WRITTEN TASK: Copy the stretch of the post on testing from "As a tester" through "is the key.", swapping "empathy" for "compassion".

═══ TEXT UNDER STUDY ═══

I'm a tester. I love testing. It's great to look at an interface from a user perspective, and find out how it could fail. Send in something, see what is the response, learn and come up with new ideas. The same intellectual stimulus is there, looking at an interface directed for a human user or a computer user. This can fail, and I'll find out when.

As I was talking about test strategy with a group of great people over a testing dinner last night, I was testing what I was saying. I had this out of a body experience (very mild!) of looking at what I was explaining, and I realised that while I tried really hard to focus on ideas that guide my test design, I ended up mentioning, over and over again, ways of avoiding testing I've focused on.

Don't get me wrong, I test a lot. My testing is far from shallow. But I spend some of my effort on building an environment where things don't fail when I'm not around to test. And where I can do new things, instead of repeating the same old ideas.

1. Enable technical excellence and beautiful code
Here's a discussion that I've seen happen in organizations. A developer mentions that something should be refactored, because it's actually not that easy to comprehend. A project manager / product owner hears her out and puts the thing on the backlog. And prioritizes it so low it will most likely never climb up from there.

The "refactoring" here isn't a small "let's change it just a little and tests will protect us". It could be ripping out a self-made solution and replacing it with an external component we do not need to maintain ourselves. It could be that whatever was coded, should be significantly reorganized or even partly rewritten, as it was done when the smart developer knew a little less than today as she too learns every day.

As a tester hearing that discussion, I used to look at it as something between the developer and the project manager. But having spent enough time with developers, I've grown empathy. I know how much a developer is in pain to even say out loud that his code that he thought six month ago was good isn't good. I know how much a developer suffers when the cleaning work gets postponed, indefinitely. And when a developer suffers, quality suffers. I suffer, as I run into stupid bugs a happy developer would never leave around for me. Morale is the key.

So nowadays, whenever I hear this discussion starting, I take a proactive, constructive approach and start negotiating on how soon we could do the changes. I explain the long term costs. I build a business case if needed. And over time, I've built an atmosphere where my team's developers actively identify how we could improve and we drive the improvements through.

In the past, I wasn't only passive, I was sometimes actively against. With year-long projects leading to a single release, the clean-up work was a risk. It would probably break everything. But with agile, we can contain the risks. 

2. Build room and skills for unit testing
Most of the refactoring we do happens with little to none of automated tests around. Our unit testing goes in cycles, where we add them, think they are not useful in the way we implemented them, remove them and then start missing them again.

We started from none. I did a lot of talking to convince the people in control of the money (time) on giving developers learning time for unit testing. I got us training. And I still get us training.

Requiring something without proper room in schedules for it just won't happen. And the skills take time to build. Time and examples of successes. I'm here to not let us give up. Many of the things that cannot be done, cannot be done because we just don't yet know how to do them.

═══ SUPPLIED RECORDS ═══

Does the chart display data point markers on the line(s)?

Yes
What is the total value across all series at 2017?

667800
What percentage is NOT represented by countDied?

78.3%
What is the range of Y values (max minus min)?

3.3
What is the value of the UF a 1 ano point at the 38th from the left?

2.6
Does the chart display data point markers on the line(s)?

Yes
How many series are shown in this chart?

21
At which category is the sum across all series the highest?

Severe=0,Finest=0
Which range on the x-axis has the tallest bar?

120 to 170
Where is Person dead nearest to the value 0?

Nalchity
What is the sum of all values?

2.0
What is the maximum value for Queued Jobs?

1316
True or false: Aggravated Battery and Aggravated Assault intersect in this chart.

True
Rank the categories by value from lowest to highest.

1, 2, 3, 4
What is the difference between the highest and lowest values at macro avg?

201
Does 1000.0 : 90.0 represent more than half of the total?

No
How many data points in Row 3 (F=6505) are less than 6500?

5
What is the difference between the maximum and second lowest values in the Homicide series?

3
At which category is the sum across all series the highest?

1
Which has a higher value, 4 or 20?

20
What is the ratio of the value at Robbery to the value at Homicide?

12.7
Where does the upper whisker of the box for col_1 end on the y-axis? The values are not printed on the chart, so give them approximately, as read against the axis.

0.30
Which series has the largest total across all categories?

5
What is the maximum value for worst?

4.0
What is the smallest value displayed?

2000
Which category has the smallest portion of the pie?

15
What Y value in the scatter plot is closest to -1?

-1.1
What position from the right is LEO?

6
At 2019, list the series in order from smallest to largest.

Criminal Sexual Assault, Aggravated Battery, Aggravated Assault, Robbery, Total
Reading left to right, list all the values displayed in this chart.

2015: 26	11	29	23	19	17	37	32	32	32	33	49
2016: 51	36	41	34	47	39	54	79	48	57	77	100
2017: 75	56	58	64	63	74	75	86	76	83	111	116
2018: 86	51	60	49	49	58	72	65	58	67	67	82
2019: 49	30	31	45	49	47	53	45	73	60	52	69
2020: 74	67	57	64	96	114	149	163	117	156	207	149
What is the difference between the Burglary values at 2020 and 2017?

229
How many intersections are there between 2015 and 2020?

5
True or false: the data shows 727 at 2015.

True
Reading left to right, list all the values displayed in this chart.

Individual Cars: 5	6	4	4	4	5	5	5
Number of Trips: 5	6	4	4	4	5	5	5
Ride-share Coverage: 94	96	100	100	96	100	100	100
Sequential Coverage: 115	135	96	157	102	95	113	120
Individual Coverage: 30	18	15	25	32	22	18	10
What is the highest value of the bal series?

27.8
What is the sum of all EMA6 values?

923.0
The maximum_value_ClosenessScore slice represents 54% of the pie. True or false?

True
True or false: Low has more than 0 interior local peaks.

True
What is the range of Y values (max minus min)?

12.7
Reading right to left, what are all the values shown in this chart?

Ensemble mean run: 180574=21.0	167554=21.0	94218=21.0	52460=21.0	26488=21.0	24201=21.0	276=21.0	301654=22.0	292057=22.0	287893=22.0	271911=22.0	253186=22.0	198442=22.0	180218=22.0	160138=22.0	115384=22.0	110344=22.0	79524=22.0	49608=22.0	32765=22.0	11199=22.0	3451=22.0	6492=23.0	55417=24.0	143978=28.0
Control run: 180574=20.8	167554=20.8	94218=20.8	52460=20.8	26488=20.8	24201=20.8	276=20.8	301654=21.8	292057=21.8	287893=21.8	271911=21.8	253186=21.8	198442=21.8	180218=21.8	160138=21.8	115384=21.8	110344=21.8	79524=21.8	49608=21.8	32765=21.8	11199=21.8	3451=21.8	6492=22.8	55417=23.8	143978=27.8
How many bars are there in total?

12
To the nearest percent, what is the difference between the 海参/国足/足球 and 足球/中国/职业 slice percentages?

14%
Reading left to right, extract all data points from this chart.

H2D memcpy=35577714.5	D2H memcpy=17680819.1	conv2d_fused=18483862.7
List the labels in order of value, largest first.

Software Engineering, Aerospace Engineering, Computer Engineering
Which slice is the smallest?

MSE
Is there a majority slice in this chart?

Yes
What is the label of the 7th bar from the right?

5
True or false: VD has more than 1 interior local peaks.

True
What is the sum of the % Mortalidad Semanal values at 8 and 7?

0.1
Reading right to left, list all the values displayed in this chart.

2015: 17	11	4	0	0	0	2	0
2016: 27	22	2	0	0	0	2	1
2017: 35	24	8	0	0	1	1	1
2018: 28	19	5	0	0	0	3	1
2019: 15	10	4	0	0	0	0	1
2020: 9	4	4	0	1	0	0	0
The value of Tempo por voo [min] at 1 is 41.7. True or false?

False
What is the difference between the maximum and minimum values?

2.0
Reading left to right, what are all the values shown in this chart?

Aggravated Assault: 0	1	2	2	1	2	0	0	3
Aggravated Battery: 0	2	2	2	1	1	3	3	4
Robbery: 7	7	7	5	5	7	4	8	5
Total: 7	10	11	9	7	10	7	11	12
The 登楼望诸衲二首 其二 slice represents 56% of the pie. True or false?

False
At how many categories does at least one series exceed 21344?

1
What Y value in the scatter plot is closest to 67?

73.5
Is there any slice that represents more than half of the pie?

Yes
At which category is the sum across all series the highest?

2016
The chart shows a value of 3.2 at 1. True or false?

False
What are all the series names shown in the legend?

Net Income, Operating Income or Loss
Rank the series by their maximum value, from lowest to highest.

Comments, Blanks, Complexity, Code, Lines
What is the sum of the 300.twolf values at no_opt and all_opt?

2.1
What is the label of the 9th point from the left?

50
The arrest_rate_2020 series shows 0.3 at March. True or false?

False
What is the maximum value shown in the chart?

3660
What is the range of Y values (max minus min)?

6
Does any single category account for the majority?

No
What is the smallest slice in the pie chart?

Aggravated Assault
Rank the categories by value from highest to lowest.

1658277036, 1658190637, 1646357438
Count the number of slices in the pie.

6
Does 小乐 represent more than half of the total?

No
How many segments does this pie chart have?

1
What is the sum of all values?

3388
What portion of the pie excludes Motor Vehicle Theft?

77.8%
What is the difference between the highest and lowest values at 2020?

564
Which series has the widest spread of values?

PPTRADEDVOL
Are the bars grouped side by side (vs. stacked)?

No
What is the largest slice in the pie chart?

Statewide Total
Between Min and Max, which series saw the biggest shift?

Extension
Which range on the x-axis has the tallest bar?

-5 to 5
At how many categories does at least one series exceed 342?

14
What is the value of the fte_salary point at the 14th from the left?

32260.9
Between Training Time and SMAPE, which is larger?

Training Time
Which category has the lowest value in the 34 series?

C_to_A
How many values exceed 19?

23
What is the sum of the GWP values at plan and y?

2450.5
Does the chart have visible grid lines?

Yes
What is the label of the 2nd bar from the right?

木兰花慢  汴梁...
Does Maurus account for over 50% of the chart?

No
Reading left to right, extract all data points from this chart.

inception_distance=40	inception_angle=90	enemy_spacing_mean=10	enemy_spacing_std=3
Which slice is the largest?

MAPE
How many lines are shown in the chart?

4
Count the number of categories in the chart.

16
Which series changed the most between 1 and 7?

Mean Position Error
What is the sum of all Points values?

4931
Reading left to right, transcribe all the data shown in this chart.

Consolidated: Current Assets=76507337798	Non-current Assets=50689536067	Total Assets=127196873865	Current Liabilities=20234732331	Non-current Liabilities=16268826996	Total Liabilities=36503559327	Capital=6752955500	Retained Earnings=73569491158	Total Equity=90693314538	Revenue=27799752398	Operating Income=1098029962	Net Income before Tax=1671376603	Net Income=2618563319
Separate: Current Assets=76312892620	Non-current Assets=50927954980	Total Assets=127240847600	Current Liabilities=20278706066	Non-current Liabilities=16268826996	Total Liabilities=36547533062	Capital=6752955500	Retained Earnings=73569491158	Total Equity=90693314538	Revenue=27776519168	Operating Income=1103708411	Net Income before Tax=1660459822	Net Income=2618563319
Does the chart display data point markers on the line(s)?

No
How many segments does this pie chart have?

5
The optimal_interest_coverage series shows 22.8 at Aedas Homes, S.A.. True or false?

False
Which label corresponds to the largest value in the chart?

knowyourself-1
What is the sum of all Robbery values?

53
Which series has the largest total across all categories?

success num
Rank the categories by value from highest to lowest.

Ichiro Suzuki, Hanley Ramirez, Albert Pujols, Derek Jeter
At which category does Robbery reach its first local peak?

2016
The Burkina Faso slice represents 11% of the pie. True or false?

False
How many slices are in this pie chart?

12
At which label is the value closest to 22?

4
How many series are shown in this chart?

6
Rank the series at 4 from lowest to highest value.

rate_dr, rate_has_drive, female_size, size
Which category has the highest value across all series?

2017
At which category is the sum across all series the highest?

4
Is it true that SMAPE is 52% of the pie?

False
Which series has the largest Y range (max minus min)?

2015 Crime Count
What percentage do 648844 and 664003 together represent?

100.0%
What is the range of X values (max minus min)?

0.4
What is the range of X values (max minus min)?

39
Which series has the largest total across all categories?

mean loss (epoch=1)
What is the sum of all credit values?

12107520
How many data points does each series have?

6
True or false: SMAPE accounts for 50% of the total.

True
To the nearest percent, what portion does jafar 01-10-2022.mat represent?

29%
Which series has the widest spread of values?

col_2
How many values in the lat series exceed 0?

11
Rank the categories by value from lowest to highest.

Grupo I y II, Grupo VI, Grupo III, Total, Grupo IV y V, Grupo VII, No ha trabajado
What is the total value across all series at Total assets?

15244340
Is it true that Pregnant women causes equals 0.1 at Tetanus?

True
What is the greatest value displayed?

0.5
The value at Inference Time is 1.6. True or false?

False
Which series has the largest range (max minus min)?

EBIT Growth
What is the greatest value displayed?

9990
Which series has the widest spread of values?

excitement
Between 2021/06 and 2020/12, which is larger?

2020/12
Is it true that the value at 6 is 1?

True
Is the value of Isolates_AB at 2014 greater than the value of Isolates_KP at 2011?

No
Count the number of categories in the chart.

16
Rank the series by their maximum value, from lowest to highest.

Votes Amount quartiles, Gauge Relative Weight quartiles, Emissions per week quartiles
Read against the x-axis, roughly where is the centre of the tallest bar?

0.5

═══

TASK RESPONSE:
As a tester hearing that discussion, I used to look at it as something between the developer and the project manager. But having spent enough time with developers, I've grown compassion. I know how much a developer is in pain to even say out loud that his code that he thought six month ago was good isn't good. I know how much a developer suffers when the cleaning work gets postponed, indefinitely. And when a developer suffers, quality suffers. I suffer, as I run into stupid bugs a happy developer would never leave around for me. Morale is the key.